Concert Review | Mover Shaker’s Farewell Show with Performances by Greet Death, Niiice. and Ally Evenson

Taylor Truszkowski, Writer/Volunteer

After about seven years of performing as a band, Mover Shaker announced in January they would be taking a hiatus. The announcement sparked a flow of bittersweet appreciation from both new and long-time fans. This outpour of love was a sight to see at their farewell show at The Loving Touch in Ferndale, Michigan which also featured performances by Greet Death, niiice. and Ally Evenson.

Ally Evenson started off the night with a few of her dreamy rock songs which got the crowd moving. The crowd reaction was slow but positive as a room of still bodies turned to a sea of swaying hips and nodding heads. Her performance got personal as she introduced her most popular song “Bite My Tongue” by alluding to the traumatic experience that inspired it. She said the song is about a man who took advantage of a 19-year-old girl.

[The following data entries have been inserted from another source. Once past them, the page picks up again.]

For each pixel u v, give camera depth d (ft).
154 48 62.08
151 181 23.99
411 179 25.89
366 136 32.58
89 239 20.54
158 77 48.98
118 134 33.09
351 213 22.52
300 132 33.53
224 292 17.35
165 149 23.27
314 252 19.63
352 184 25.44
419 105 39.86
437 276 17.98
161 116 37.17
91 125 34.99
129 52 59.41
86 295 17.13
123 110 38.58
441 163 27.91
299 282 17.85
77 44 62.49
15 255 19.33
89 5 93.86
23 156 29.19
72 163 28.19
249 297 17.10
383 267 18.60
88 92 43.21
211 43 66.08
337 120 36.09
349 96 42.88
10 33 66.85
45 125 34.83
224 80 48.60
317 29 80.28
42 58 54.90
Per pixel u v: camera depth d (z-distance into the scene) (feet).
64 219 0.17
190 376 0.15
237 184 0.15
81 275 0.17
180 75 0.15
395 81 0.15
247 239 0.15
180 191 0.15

Her vulnerability added to the performance of the song, not only clarifying the meaning of the lyrics, but highlighting the emotions that appeared on her face as she sang them: anger, passion, sadness, triumph.

Evenson also included a cover of “Alison” by Slowdive which excited much of the crowd. She invited the audience to sing along and many people joined in. The soft, melancholic nature of the song worked perfectly with Evenson’s voice and the result was beautiful.

Photo: Ashley Land

The next performance was by niiice., a pop-punk band with a lot of energy. These guys really got the crowd moving. They are credited with the first crowd surf of the night after guitarist and vocalist Roddie Gadeberg took a stage dive right into my row. They are also credited with the first mosh pit of the night and therefore, the first minor injuries. One of which was the kick in the ear I received from Gadeberg’s stage dive, which got me really pumped up for the rest of the show. The rest of the audience shared my sentiment. After all, a little roughing up in the pit is what fans were looking for. And lucky for us, niiice. delivered. By the time they left the stage everyone was hollering in pure punk-kid bliss.

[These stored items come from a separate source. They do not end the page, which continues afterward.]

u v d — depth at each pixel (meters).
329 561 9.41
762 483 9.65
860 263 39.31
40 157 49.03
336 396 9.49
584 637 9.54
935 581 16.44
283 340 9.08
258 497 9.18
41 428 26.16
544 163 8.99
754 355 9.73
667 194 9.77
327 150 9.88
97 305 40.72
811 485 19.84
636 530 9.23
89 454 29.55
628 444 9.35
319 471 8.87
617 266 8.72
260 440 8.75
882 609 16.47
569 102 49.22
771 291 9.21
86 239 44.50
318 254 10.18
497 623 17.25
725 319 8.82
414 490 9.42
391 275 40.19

Third up was Greet Death, a rock band from Flint, Michigan. Right away, they set up their own ambiance by bringing out natural-looking lighting and turning off the stage lights. This allowed for a mood switch that contrasted the last set. The audience knew it was time for a pause in aggressive moshing. That could come later with the headliner. Now it was time for the solemn head nods that come with “Strange Days.” 

Greet Death was popular among the audience which regularly shouted out words of admiration in response to the drunken banter of guitarist Logan Gaval. Gaval took charge in introducing the songs while also admitting he was too drunk to play some of them. Regardless of his claims, he played beautifully. His comments aided in the performance by making everyone laugh and giving fans a chance to interact with the band.

There were a few complaints about how half of Greet Death’s set was new songs. Wanting to sing along to all your old favorites is understandable. However, the band made it clear through banter between songs that they did not care whether or not the audience wanted to hear their new stuff. While even I would’ve liked to hear some of my old favorites, I enjoyed the new songs and respect their decision to play what they wanted. It was bold of them to know their song choices might be unpopular and to stick with it anyways.

Photo: Ashley Land

After what seemed like a fast sound check, it was finally time for fans to show their love to Mover Shaker one last time. 

As expected, the crowd was the most wild during Mover Shaker’s farewell performance. The fans gave it their all when it came to paying tribute to the band’s seven years with constant crowd surfing and a mosh pit that swallowed me whole. The camaraderie in the crowd was overwhelming in the best way as everyone screamed the lyrics of their favorite songs together. This energy was especially present during their performance of the popular song “Something You’d Say.”

Guitarist and vocalist Jack Parsons said they had been seeing some members of the crowd at shows for years. You could tell this was true based on the crowd’s energy. Some of them even knew the band members personally, calling them out by name.

The sentiment of nostalgia among both the crowd and the band was apparent throughout the night. Parsons repeatedly thanked the fans for supporting the band throughout their career. They gave an emotional speech on the isolation many in the LGBTQ+ community face while dedicating the band’s music to anyone who has ever felt alienated or alone. Parsons and much of the crowd became visibly emotional. The speech was just the personal touch needed at a farewell show and a reflection of the band’s sincere appreciation for their fans.